3
votes

I'm using a disk-distributed long running task along the lines of this example http://matthewrocklin.com/blog/work/2017/02/11/dask-tensorflow where a long running worker task gets its inputs from a queue as in the tensorflow example and delivers it's results to an output queue. ( I don't see the Channels used in the example in the most recent release of dask ).

I can see how to scatter a list and apply a map to generate a list of futures that push the input data into the workers input queue.

def transfer_dask_to_worker(batch):
    worker = get_worker()
    worker.tensorflow_queue.put(batch)

data = [1,2,3,4] 

future_data = e.scatter(data)

tasks = e.map(transfer_dask_to_worker, future_data ,
     workers=dask_spec['worker'], pure=False)

Now if we wait for the worker to consume the tasks all the results will be in an output queue on the worker. And we can pull it all back using

def transfer_worker_to_dask(arg):
    worker = get_worker()
    return worker.output_queue.get()

results = e.map(transfer_worker_to_dask,range(len(tasks)))

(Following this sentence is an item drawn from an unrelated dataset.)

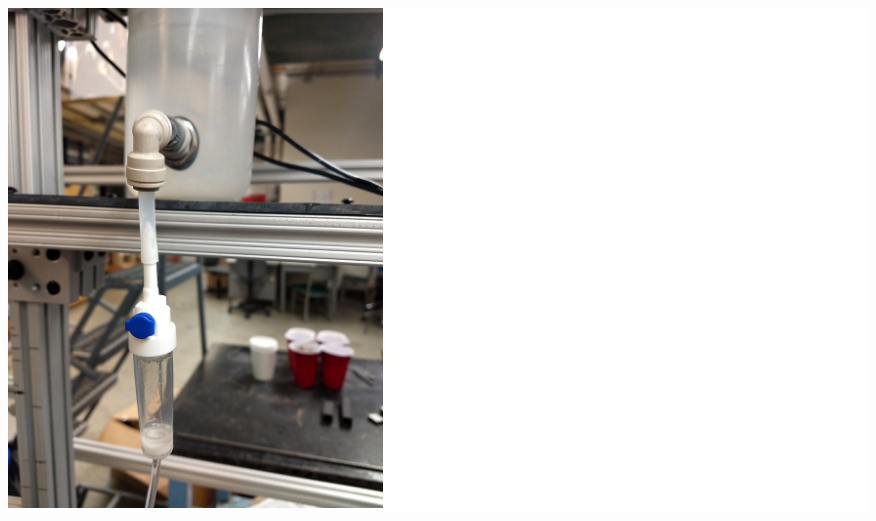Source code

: <img src="https://github.com/AguaClara/Fluoride_Gravity/blob/master/Fall%202018/iv_system.jpg?raw=True" height=500>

This works fine as long as we manually handle the sequencing by waiting for all the worker tasks to complete before calling them back.

How do we link the output futures to be downstream from the inputs? Is there a way for the long running tasks to create futures on the workers that can be gathered back to the scheduler task?

I tried letting transfer_dask_to_worker(batch) also query the output queue and return the result:

def transfer_dask_to_worker_and_return(batch):
    worker = get_worker()
    worker.tensorflow_queue.put(batch)
    return worker.output_queue.get()

This works for short list but starts to fail with canceled futures around 1000 items.

Thanks in advance.

1

1 Answers

2
votes

Note: that blogpost was experimental. There are several approaches here, I wouldn't restrict myself to that pattern

Lets start with this concrete question:

How do we link the output futures to be downstream from the inputs? Is there a way for the long running tasks to create futures on the workers that can be gathered back to the scheduler task?

The simplest solution here is probably to scatter local data and then put it into a Dask distributed Queue. So if you have a function that your TensorFlow code calls when it produces some result then that function might scatter the local data into a future (this doesn't actually move data, it just makes the Dask worker start tracking it) and then puts that future into a distributed Queue. Placing the future in the Queue allows other clients and workers in Dask to know of the data's existence, and pull it down if necessary

from dask.distributed import Queue
results_q = Queue()

def tf_result_ready(result):
    future = get_worker().scatter(result)
    results_q.put(future)

You can then sit in your client code and pull results from this queue as they become available:

for _ in range(n_blocks):
    future = results_q.get()
    # do stuff with future like submit or gather